Voici une question qui m’est souvent posée et qui à elle seule représente un vaste pourcentage des enjeux dans les organisations :

Dans l’opérationnalisation d’une solution, quelle est la différence majeure entre un exploitant et un propriétaire?

Dans sa plus simple expression et sans entrer dans les interstices d’un contrat qui pourrait être particulier et complexe, le rôle primaire de l’exploitant est d’appliquer et maintenir les contrôles et mesures qui sont demandés par le propriétaire de l’actif en question.

Ceci peut sembler simple, mais il est toutefois capital de saisir ces différences clefs, car sans cette compréhension, il peut devenir grandement complexe d’effectuer la gestion d’un actif. Que celui-ci soit humain, affaire ou technique, l’entente entre les deux parties doit être coupée au couteau. Sans quoi nous nous retrouvons avec un exploitant qui considère l’actif comme étant le sien même si ce n’est pas le cas.

Afin d’imager de façon très simple cette relation, je vais utiliser une situation qui rassemble les éléments importants de ce questionnement. Une situation que chacun d’entres-nous vie régulièrement : aller au garage avec notre automobile.

Voici le scénario : après avoir identifié un bruit étrange venant de mes freins, j’amène mon automobile au garage. À ce point, je demande au garagiste de les vérifier. Suivant sa vérification, il m’indique que mes freins sont à changer et que selon lui, ma suspension est à changer.Propriétaire de mon véhicule, je décide donc de faire réparer mes freins puis demande au garagiste de me donner un aperçu des enjeux reliés à l’état de la suspension.Sur ce, il m’indique que la suspension sert essentiellement à mon confort et que celle-ci pourrait attendre quelques mois et que ceci n’est pas nécessairement dangereux pour l’instant.

Suivant mon évaluation de mes besoins et ma gestion des risques, je lui indique que ma suspension sera réparée à un autre moment et d’aller de l’avant avec les freins.Les plus grandes vérités sont souvent les plus simples et ce scénario donne une bonne idée de ce que j’essaie de faire transpirer dans cet article.

Autant que le garagiste soit une personne compétente dans son domaine et que ces conseils sont grandement appréciés, la décision ultime d’aller de l’avant ou non m’appartient.

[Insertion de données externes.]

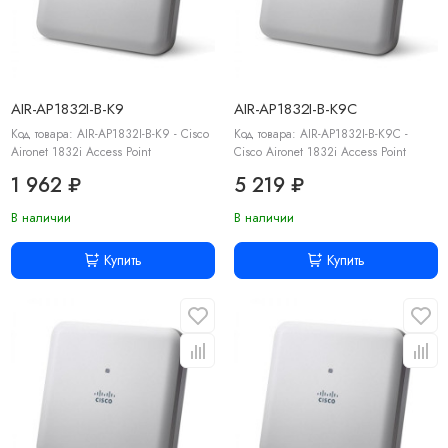
AIR-AP1832I-B-K9
AIR-AP1832I-B-K9C
Код товара: AIR-AP1832I-B-K9 - Cisco
Код товара: AIR-AP1832I-B-K9C -
Aironet 1832i Access Point
Cisco Aironet 1832i Access Point
1 962 ₽
5 219 ₽
В наличии
В наличии
Купить
Купить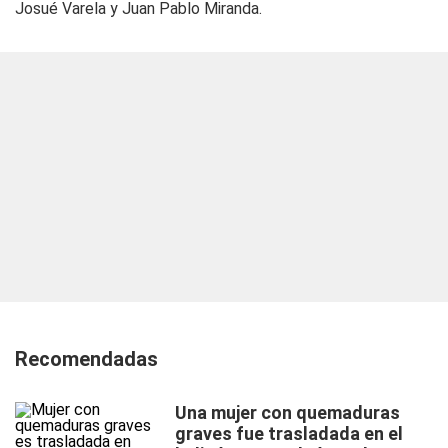
Josué Varela y Juan Pablo Miranda.
Recomendadas
Una mujer con quemaduras
graves fue trasladada en el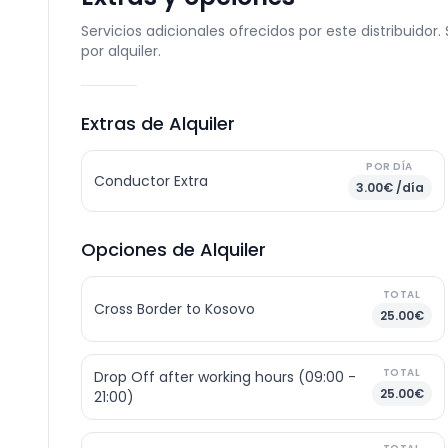
Servicios adicionales ofrecidos por este distribuidor
por alquiler.
Extras de Alquiler
POR DÍA
Conductor Extra
3.00€ /día
Opciones de Alquiler
TOTAL
Cross Border to Kosovo
25.00€
TOTAL
Drop Off after working hours (09:00 -
25.00€
21:00)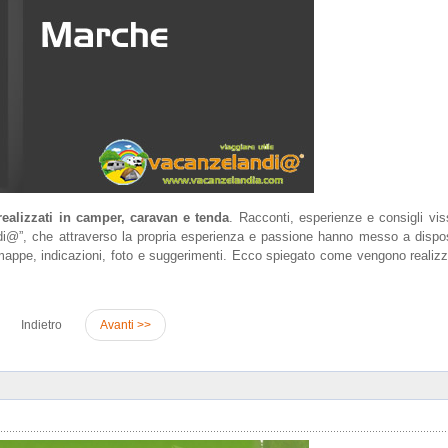
realizzati in camper, caravan e tenda
. Racconti, esperienze e consigli vis
andi@”, che attraverso la propria esperienza e passione hanno messo a dispos
 mappe, indicazioni, foto e suggerimenti. Ecco spiegato come vengono realizz
Indietro
Avanti >>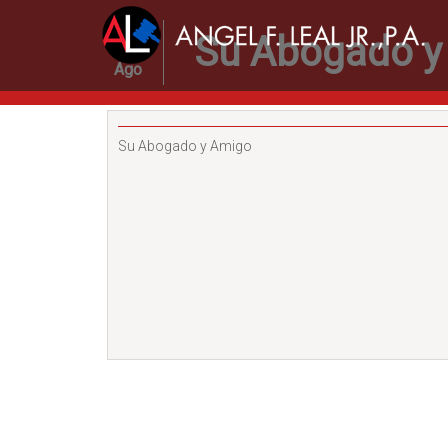
19
Su Abogado y
Ago
Su Abogado y Amigo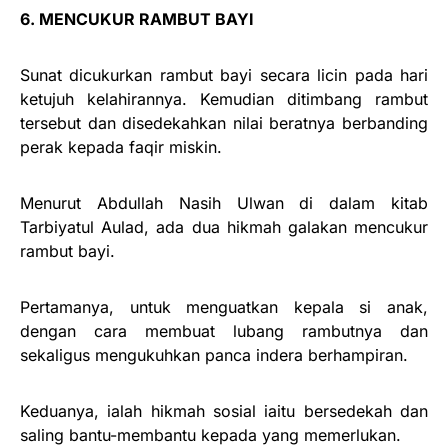
6. MENCUKUR RAMBUT BAYI
Sunat dicukurkan rambut bayi secara licin pada hari
ketujuh kelahirannya. Kemudian ditimbang rambut
tersebut dan disedekahkan nilai beratnya berbanding
perak kepada faqir miskin.
Menurut Abdullah Nasih Ulwan di dalam kitab
Tarbiyatul Aulad, ada dua hikmah galakan mencukur
rambut bayi.
Pertamanya, untuk menguatkan kepala si anak,
dengan cara membuat lubang rambutnya dan
sekaligus mengukuhkan panca indera berhampiran.
Keduanya, ialah hikmah sosial iaitu bersedekah dan
saling bantu-membantu kepada yang memerlukan.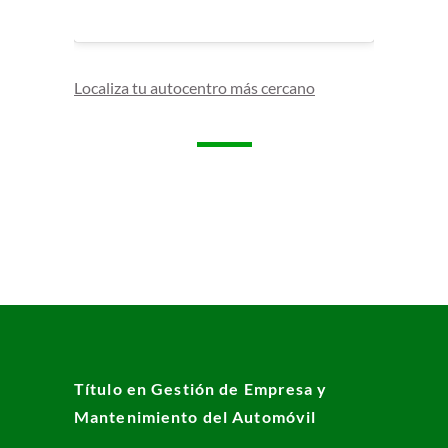
Localiza tu autocentro más cercano
Título en Gestión de Empresa y
Mantenimiento del Automóvil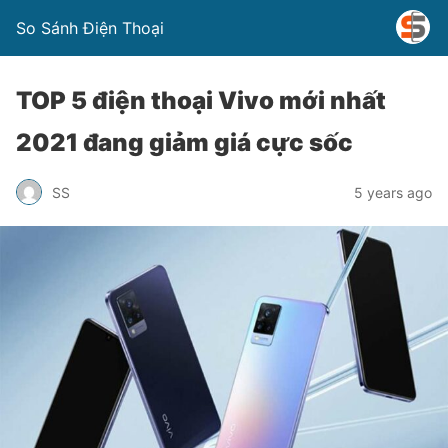
So Sánh Điện Thoại
TOP 5 điện thoại Vivo mới nhất
2021 đang giảm giá cực sốc
SS
5 years ago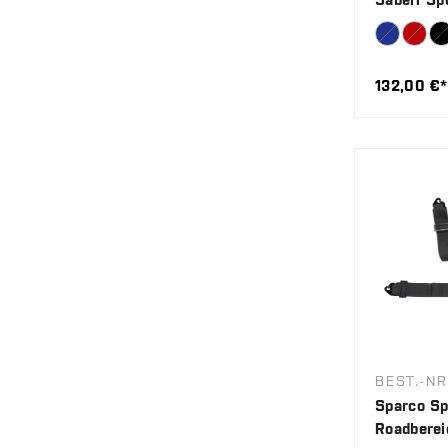
132,00 €*
BEST.-NR
Sparco Sp
Roadberei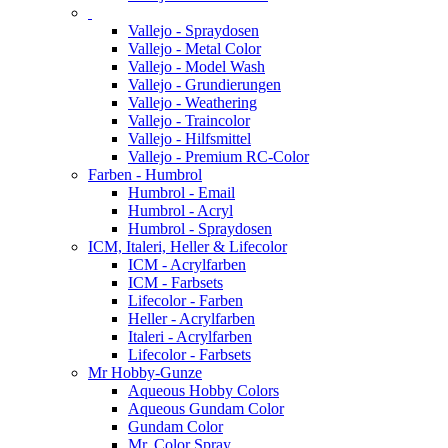
Vallejo - Spraydosen
Vallejo - Metal Color
Vallejo - Model Wash
Vallejo - Grundierungen
Vallejo - Weathering
Vallejo - Traincolor
Vallejo - Hilfsmittel
Vallejo - Premium RC-Color
Farben - Humbrol
Humbrol - Email
Humbrol - Acryl
Humbrol - Spraydosen
ICM, Italeri, Heller & Lifecolor
ICM - Acrylfarben
ICM - Farbsets
Lifecolor - Farben
Heller - Acrylfarben
Italeri - Acrylfarben
Lifecolor - Farbsets
Mr Hobby-Gunze
Aqueous Hobby Colors
Aqueous Gundam Color
Gundam Color
Mr. Color Spray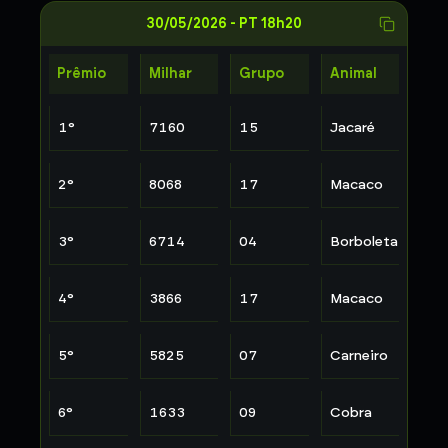
30/05/2026
-
PT 18h20
Prêmio
Milhar
Grupo
Animal
1
°
7160
15
Jacaré
2
°
8068
17
Macaco
3
°
6714
04
Borboleta
4
°
3866
17
Macaco
5
°
5825
07
Carneiro
6
°
1633
09
Cobra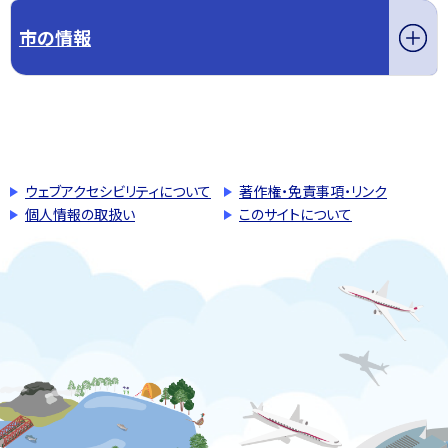
市の情報
このページの先頭へ戻る
トップページへ戻る
ウェブアクセシビリティについて
著作権・免責事項・リンク
個人情報の取扱い
このサイトについて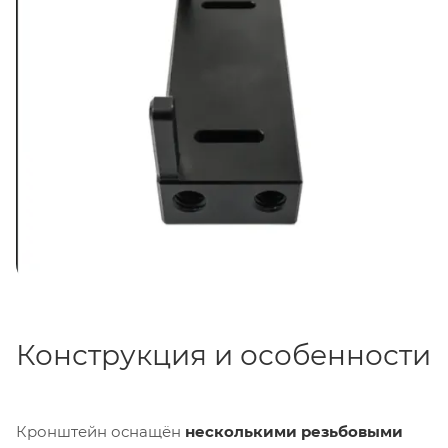
использования дополнительных аксессуаров.
Благодаря своей конструкции, кронштейн
обеспечивает надёжное крепление даже при
активных перемещениях камеры на гимбалах,
стедикамах или кранах.
Конструкция и особенности
Кронштейн оснащён
несколькими резьбовыми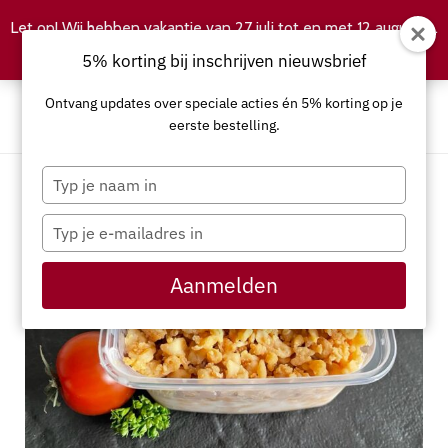
Let op! Wij hebben vakantie van 27 juli tot en met 12 augustus.
Negeren
5% korting bij inschrijven nieuwsbrief
Ontvang updates over speciale acties én 5% korting op je
eerste bestelling.
Typ
je
naam
Typ
in
je
e-
Aanmelden
mailadres
in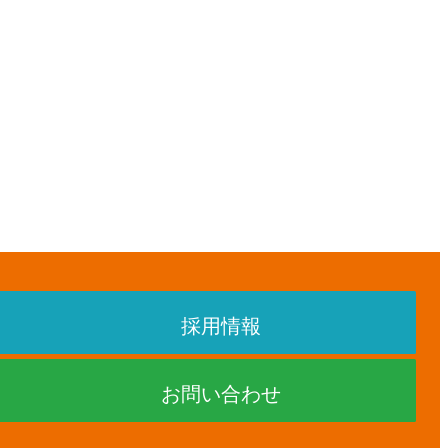
採用情報
お問い合わせ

Cette image peut bien paraître simple, mais il est capital de saisir que les points les plus complexes peuvent souvent être expliqués simplement.

Voici donc mes recommandations primaires quand vient le temps de tracer une entente entre un exploitant et un propriétaire :

1 – Clairement déterminer qui est le propriétaire de l’actif et des données de configurations et non celles qui seront échangées.

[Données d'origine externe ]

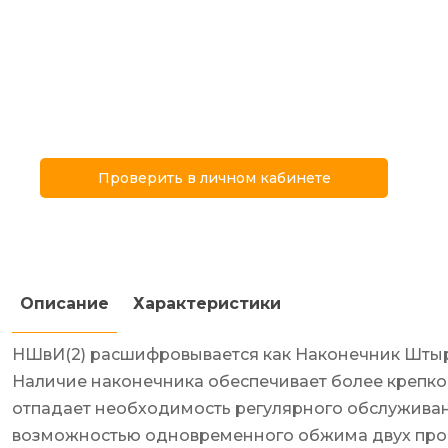
Проверить в личном кабинете
Описание
Характеристики
НШвИ(2) расшифровывается как Наконечник Штыр
Наличие наконечника обеспечивает более крепко
отпадает необходимость регулярного обслужива
возможностью одновременного обжима двух прово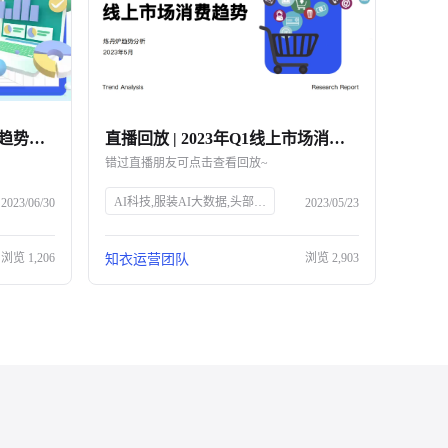
直播回放 | 618大促市场消费趋势复盘解读
直播回放 | 2023年Q1线上市场消费趋势解读
错过直播朋友可点击查看回放~
AI科技,服装AI大数据,头部企业,知衣科技,官网SEO
2023/06/30
2023/05/23
浏览
1,206
浏览
2,903
知衣运营团队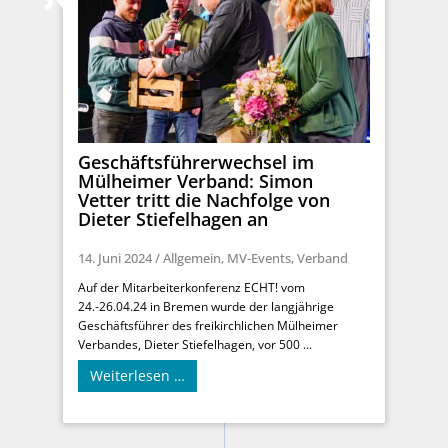
Geschäftsführerwechsel im
Mülheimer Verband: Simon
Vetter tritt die Nachfolge von
Dieter Stiefelhagen an
14. Juni 2024
/
Allgemein
,
MV-Events
,
Verband
Auf der Mitarbeiterkonferenz ECHT! vom
24.-26.04.24 in Bremen wurde der langjährige
Geschäftsführer des freikirchlichen Mülheimer
Verbandes, Dieter Stiefelhagen, vor 500 ...
Weiterlesen …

2 – Documenter les responsabilités qui seront celles de l’exploitant et celles qui seront reliées au propriétaire.

3 – Tracer une entente qui sera confirmée sur une base annuelle ; celle-ci doit être systématique.

Riches de ces commentaires et recommandations, dès le début d’un projet, les rôles et responsabilités seront beaucoup plus clairs ; ceci va grandement simplifier l’entente, les attentes ainsi que les indicateurs de gestion qui seront identifiés. Cette approche va ainsi apportée une valeur ajoutée dans le but le réellement saisir l’état de la situation en cas d’enjeux.